Data entries:

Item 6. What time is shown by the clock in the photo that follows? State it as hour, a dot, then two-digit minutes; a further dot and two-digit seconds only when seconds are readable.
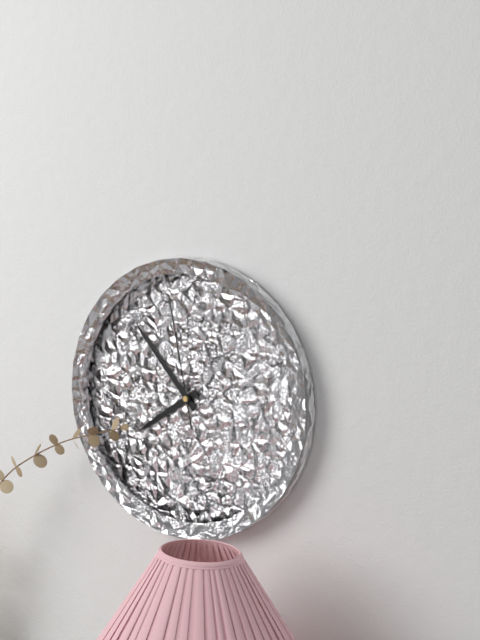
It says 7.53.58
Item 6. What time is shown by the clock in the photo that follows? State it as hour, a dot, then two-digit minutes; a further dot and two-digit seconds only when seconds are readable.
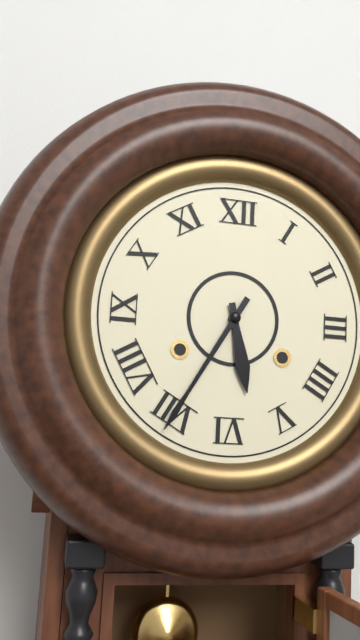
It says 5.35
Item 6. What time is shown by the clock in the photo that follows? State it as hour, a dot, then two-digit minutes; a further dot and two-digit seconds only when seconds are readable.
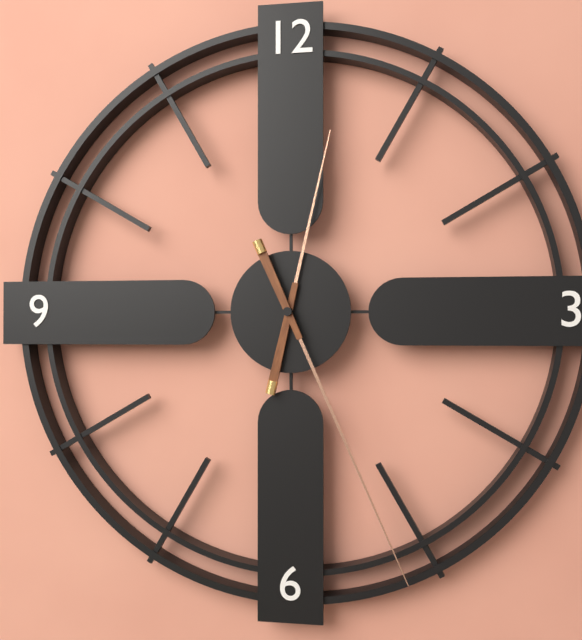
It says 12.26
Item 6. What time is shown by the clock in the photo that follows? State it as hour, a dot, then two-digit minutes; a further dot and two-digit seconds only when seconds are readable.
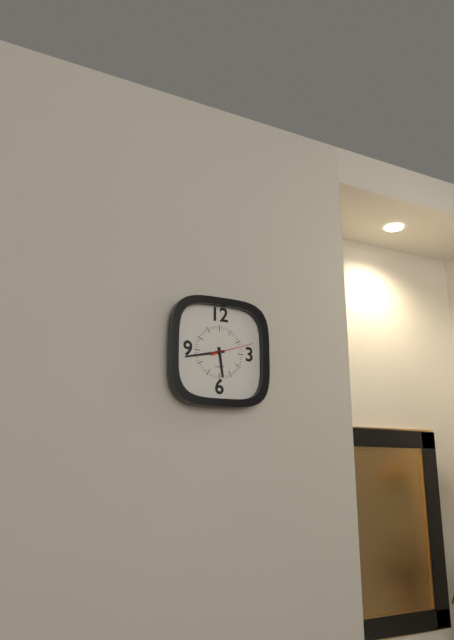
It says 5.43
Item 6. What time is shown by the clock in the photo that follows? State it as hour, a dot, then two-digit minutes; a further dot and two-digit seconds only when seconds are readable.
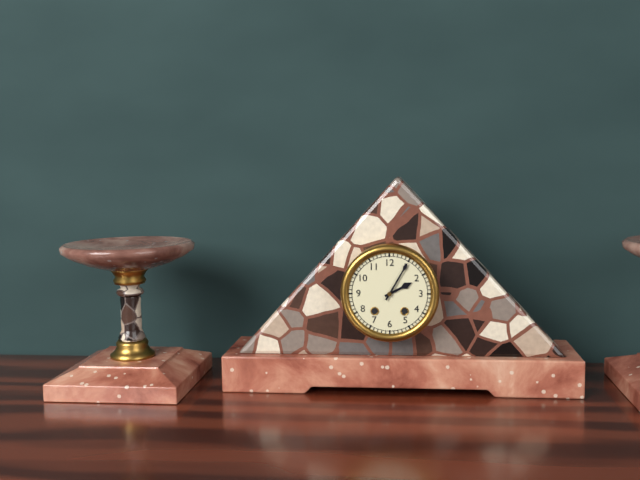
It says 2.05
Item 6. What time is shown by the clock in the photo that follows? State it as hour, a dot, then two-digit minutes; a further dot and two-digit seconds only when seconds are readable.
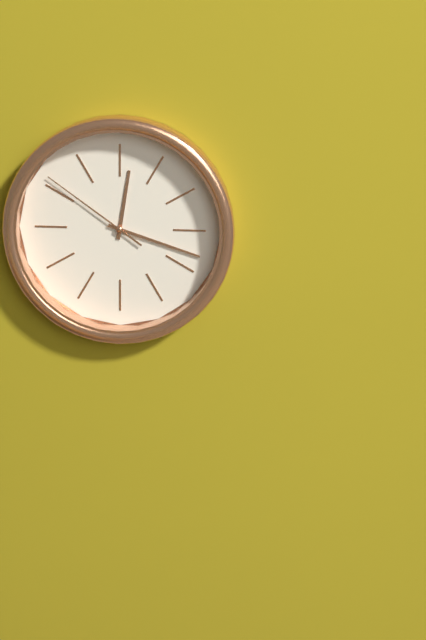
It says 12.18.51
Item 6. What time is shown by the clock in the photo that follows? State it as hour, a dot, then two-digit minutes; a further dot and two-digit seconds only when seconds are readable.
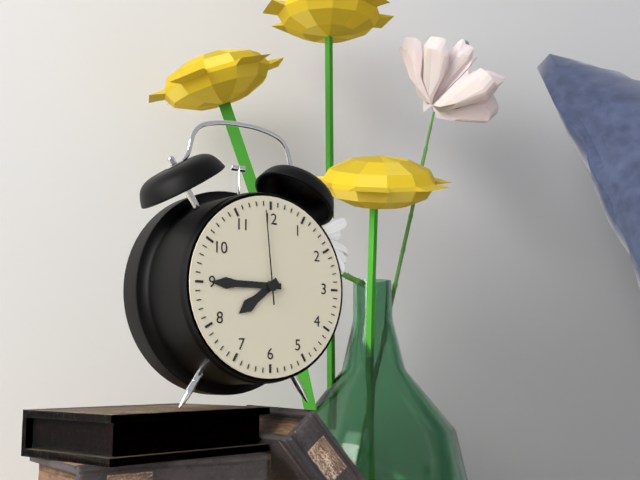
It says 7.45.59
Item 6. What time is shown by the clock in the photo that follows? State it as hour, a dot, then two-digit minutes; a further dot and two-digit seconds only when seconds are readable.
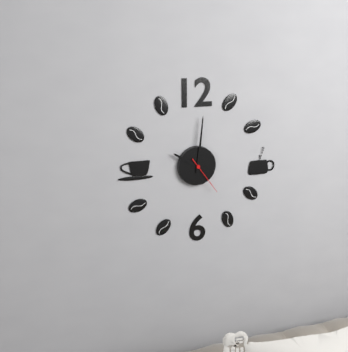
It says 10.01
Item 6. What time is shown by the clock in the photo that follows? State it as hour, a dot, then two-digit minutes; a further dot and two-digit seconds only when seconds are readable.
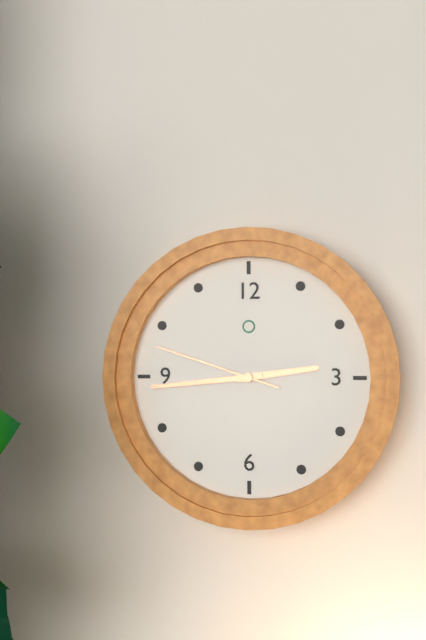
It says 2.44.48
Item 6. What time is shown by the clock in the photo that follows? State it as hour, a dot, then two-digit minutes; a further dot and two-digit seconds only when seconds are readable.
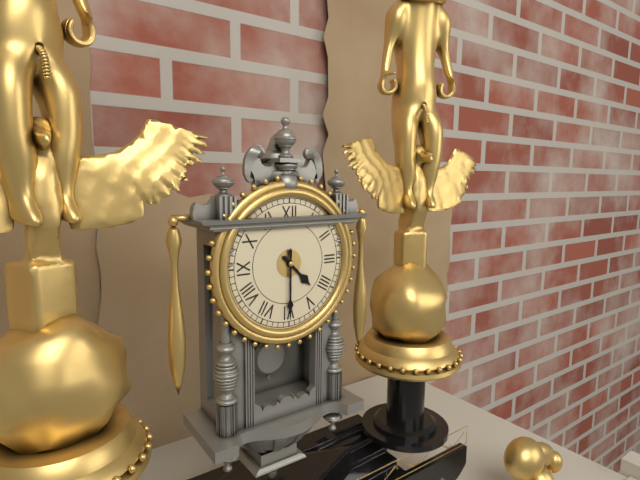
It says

● **Objective**: Could you rewrite the data above as a numbered list, one line per item, with blank lines dropped and the pictures left out?

● **Solution**:
1. Item 6. What time is shown by the clock in the photo that follows? State it as hour, a dot, then two-digit minutes; a further dot and two-digit seconds only when seconds are readable.
2. It says 7.53.58
3. Item 6. What time is shown by the clock in the photo that follows? State it as hour, a dot, then two-digit minutes; a further dot and two-digit seconds only when seconds are readable.
4. It says 5.35
5. Item 6. What time is shown by the clock in the photo that follows? State it as hour, a dot, then two-digit minutes; a further dot and two-digit seconds only when seconds are readable.
6. It says 12.26
7. Item 6. What time is shown by the clock in the photo that follows? State it as hour, a dot, then two-digit minutes; a further dot and two-digit seconds only when seconds are readable.
8. It says 5.43
9. Item 6. What time is shown by the clock in the photo that follows? State it as hour, a dot, then two-digit minutes; a further dot and two-digit seconds only when seconds are readable.
10. It says 2.05
11. Item 6. What time is shown by the clock in the photo that follows? State it as hour, a dot, then two-digit minutes; a further dot and two-digit seconds only when seconds are readable.
12. It says 12.18.51
13. Item 6. What time is shown by the clock in the photo that follows? State it as hour, a dot, then two-digit minutes; a further dot and two-digit seconds only when seconds are readable.
14. It says 7.45.59
15. Item 6. What time is shown by the clock in the photo that follows? State it as hour, a dot, then two-digit minutes; a further dot and two-digit seconds only when seconds are readable.
16. It says 10.01
17. Item 6. What time is shown by the clock in the photo that follows? State it as hour, a dot, then two-digit minutes; a further dot and two-digit seconds only when seconds are readable.
18. It says 2.44.48
19. Item 6. What time is shown by the clock in the photo that follows? State it as hour, a dot, then two-digit minutes; a further dot and two-digit seconds only when seconds are readable.
20. It says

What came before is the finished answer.